Mündersbach und Roßbach bekommen neuen Abwasserweg
Die Bürgermeisterin Gabriele Greis von der Verbandsgemeinde Hachenburg und Bürgermeister Sven Schür von der Verbandsgemeinde Puderbach haben am 22. Juli 2026 eine Vereinbarung unterschrieben. Damit ist entschieden: Die Ortsgemeinden Mündersbach und Roßbach werden künftig an die Kläranlage Hölzches Mühle der Verbandsgemeinde Puderbach angeschlossen.
Der Grund für den Schritt sind die alten Anlagen in Mündersbach und Roßbach. Diese sind technisch veraltet und erfüllen die gesetzlichen Anforderungen nicht mehr. Die Verbandsgemeinde Hachenburg musste sich entscheiden, ob sie neue eigene Anlagen baut oder die bestehende Anlage in Puderbach nutzt. Eine Rechnung hat gezeigt, dass der Anschluss an die Anlage Hölzches Mühle auf Dauer günstiger und technisch sinnvoller ist.
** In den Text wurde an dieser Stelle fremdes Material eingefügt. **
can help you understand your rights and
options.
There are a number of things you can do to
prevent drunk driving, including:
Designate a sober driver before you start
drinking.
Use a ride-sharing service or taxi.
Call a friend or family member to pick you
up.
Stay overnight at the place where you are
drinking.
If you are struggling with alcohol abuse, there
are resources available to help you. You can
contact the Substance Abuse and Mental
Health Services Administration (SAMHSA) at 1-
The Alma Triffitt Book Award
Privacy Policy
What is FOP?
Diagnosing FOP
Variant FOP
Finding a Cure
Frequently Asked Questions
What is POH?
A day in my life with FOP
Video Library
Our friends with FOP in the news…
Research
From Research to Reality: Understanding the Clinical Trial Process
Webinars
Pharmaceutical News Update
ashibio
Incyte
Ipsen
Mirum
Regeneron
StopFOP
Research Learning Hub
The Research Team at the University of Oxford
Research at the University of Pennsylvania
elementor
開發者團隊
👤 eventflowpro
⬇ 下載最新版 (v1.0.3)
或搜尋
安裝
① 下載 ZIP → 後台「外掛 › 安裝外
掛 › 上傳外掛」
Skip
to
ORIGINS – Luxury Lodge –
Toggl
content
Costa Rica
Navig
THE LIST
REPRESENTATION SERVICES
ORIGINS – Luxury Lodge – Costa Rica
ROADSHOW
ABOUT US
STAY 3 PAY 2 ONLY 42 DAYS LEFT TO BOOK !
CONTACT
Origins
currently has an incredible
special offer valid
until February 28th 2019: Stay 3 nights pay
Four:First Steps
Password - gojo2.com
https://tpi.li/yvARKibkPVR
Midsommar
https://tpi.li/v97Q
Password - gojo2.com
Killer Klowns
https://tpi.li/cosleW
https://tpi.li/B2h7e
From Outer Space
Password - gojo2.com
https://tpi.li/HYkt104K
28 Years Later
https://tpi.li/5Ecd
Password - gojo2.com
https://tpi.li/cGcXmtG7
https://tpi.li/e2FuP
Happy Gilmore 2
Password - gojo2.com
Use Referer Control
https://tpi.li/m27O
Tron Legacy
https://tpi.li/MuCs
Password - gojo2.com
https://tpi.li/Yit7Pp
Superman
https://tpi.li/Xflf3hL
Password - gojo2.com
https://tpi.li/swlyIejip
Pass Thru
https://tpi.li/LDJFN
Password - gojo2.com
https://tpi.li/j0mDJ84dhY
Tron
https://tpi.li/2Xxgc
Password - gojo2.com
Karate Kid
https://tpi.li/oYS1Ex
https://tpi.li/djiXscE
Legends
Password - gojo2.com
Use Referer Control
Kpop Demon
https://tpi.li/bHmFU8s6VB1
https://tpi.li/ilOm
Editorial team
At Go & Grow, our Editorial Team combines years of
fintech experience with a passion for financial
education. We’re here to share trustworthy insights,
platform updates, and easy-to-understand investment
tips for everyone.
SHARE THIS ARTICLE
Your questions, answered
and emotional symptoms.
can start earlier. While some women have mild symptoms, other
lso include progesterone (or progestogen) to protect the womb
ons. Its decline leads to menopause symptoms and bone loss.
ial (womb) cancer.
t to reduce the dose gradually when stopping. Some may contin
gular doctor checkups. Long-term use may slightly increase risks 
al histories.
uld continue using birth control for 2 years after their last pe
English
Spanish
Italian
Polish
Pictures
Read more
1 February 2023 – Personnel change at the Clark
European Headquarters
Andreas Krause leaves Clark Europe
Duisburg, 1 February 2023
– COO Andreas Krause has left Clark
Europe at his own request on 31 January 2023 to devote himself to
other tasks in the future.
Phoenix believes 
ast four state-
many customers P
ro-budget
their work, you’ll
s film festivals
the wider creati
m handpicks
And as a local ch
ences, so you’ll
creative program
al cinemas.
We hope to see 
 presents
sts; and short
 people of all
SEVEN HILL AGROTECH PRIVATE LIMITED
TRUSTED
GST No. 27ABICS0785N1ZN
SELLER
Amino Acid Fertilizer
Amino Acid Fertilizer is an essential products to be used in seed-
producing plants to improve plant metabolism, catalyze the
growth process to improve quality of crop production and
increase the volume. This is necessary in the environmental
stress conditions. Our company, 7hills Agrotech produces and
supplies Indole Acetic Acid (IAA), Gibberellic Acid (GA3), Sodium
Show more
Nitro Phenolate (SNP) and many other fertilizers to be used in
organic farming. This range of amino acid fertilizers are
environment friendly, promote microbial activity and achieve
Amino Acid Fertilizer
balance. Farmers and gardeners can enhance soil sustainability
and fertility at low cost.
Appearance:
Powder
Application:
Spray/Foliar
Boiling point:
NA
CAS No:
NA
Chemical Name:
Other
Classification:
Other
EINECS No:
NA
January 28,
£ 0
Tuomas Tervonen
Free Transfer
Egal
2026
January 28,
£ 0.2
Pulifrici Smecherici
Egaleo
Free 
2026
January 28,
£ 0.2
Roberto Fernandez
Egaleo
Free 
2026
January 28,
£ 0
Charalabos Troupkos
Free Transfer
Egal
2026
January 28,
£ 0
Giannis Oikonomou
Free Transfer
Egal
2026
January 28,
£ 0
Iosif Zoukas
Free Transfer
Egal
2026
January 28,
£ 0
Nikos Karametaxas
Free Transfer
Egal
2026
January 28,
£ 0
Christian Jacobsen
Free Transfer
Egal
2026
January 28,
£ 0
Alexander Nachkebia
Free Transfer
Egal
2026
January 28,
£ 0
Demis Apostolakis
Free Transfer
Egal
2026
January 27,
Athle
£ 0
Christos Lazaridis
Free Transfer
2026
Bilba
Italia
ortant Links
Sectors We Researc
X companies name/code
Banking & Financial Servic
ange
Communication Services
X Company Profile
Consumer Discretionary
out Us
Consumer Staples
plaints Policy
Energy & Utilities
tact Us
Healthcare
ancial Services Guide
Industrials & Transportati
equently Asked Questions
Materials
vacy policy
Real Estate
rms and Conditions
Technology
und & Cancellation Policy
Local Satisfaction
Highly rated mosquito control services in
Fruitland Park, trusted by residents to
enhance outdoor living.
Die Anlage Hölzches Mühle kann insgesamt 48.900 Einwohnergleichwerte reinigen. Bisher kommen etwa 16.000 aus Gemeinden und 29.000 aus der Industrie. Nun kommen 1.600 weitere Einwohnergleichwerte aus Mündersbach und Roßbach hinzu. Das bringt einen technischen Vorteil: Mehr kommunales Abwasser bedeutet mehr organische Stoffe. Diese steigern die Gasproduktion im Faulturm der Anlage.
Das entstehende Klärgas wird in einem Blockheizkraftwerk in Strom und Wärme umgewandelt. Da die Anlage dadurch effizienter läuft, können die Kosten gesenkt werden. Das ist gerade bei den aktuellen Energiepreisen wichtig, damit die Abwassergebühren für die Bürger stabil bleiben.
Beide Seiten profitieren von dem Deal. Die Verbandsgemeinde Hachenburg bekommt eine moderne Lösung, ohne selbst riesige Summen in neue Anlagen investieren zu müssen. Die Verbandsgemeinde Puderbach steigert durch die zusätzliche Menge an Abwasser die wirtschaftliche Leistung ihrer Anlage.